- YOUR TASK -
Look in the material below for the line holding "Hippulahanhanpa". Set it down exactly, with each later line up to and including the line holding "Hippulahankaanpa".

- STUDY MATERIAL -
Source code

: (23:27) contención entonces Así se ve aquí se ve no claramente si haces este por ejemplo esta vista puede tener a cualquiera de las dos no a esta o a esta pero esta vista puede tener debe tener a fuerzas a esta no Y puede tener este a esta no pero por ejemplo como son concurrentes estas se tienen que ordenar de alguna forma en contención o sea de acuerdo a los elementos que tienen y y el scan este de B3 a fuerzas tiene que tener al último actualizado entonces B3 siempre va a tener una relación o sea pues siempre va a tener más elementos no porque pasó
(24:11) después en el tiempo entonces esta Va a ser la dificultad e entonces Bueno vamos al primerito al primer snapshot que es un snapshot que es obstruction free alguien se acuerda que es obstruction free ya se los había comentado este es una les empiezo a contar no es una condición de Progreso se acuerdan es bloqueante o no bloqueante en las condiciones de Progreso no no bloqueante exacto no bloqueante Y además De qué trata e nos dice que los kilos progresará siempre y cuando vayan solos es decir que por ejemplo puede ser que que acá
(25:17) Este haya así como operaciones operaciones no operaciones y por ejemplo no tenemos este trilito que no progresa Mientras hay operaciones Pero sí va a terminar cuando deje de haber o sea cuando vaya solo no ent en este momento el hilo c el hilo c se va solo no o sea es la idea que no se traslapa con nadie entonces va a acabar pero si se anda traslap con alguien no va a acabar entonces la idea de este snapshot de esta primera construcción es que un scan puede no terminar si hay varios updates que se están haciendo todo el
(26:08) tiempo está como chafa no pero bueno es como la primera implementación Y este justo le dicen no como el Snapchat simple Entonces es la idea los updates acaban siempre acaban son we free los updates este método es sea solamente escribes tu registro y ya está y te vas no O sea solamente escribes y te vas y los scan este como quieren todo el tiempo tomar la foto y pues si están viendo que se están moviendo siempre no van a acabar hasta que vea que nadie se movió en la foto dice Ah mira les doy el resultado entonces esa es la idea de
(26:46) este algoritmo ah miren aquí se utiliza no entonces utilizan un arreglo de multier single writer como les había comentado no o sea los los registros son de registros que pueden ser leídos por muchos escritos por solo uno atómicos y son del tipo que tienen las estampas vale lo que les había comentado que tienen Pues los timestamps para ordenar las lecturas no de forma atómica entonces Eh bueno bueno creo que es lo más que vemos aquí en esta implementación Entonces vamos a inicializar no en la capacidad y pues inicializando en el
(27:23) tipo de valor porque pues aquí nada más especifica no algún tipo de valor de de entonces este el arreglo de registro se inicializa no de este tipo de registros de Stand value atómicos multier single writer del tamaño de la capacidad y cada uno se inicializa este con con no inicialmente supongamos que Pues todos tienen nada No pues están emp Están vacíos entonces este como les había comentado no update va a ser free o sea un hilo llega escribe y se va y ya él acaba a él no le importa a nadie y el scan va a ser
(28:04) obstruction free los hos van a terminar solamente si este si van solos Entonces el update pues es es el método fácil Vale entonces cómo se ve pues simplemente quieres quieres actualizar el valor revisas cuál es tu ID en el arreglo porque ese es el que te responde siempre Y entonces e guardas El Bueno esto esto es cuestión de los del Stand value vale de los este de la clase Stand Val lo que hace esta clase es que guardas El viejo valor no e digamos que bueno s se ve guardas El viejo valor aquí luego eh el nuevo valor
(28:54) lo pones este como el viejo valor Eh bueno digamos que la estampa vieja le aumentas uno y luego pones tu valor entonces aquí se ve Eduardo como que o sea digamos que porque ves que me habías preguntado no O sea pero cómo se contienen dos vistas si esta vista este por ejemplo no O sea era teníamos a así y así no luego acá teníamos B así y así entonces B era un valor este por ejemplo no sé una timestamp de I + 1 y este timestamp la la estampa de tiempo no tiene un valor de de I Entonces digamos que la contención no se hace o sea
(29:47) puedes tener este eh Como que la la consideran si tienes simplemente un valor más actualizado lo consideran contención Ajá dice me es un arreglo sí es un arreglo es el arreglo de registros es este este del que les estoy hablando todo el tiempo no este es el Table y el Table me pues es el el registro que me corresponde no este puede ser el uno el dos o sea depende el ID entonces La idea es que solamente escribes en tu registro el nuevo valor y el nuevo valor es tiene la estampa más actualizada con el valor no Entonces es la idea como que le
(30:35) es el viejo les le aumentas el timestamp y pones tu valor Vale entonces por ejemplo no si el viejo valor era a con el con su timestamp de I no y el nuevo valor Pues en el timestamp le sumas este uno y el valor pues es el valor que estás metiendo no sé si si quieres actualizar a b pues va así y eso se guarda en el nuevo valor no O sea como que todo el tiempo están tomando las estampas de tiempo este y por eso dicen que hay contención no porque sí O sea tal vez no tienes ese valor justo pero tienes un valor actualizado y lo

---

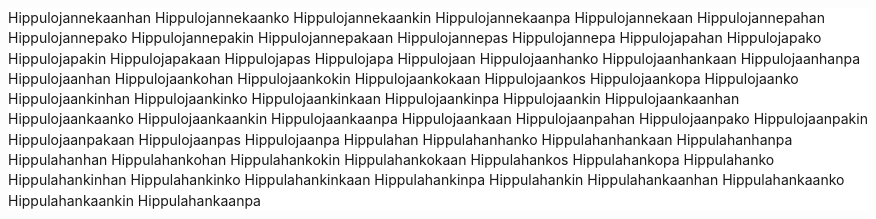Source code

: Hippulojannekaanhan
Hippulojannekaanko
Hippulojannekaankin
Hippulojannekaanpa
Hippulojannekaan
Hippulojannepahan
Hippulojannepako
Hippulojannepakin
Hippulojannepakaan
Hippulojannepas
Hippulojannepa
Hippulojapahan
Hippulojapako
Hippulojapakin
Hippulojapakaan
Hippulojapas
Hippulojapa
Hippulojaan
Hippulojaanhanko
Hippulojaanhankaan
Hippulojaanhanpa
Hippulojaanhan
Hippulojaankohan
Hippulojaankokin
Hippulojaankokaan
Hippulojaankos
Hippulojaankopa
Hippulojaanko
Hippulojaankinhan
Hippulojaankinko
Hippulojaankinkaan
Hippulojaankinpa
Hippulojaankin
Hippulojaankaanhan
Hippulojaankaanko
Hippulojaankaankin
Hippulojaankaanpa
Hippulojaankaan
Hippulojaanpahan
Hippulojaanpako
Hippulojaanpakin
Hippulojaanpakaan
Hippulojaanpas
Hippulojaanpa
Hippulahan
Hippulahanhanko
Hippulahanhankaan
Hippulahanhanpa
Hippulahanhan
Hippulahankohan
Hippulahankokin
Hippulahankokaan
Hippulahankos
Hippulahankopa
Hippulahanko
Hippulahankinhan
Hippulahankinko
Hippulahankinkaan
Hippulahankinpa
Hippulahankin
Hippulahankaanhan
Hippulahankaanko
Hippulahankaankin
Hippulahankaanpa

- TASK ANSWER -
Hippulahanhanpa
Hippulahanhan
Hippulahankohan
Hippulahankokin
Hippulahankokaan
Hippulahankos
Hippulahankopa
Hippulahanko
Hippulahankinhan
Hippulahankinko
Hippulahankinkaan
Hippulahankinpa
Hippulahankin
Hippulahankaanhan
Hippulahankaanko
Hippulahankaankin
Hippulahankaanpa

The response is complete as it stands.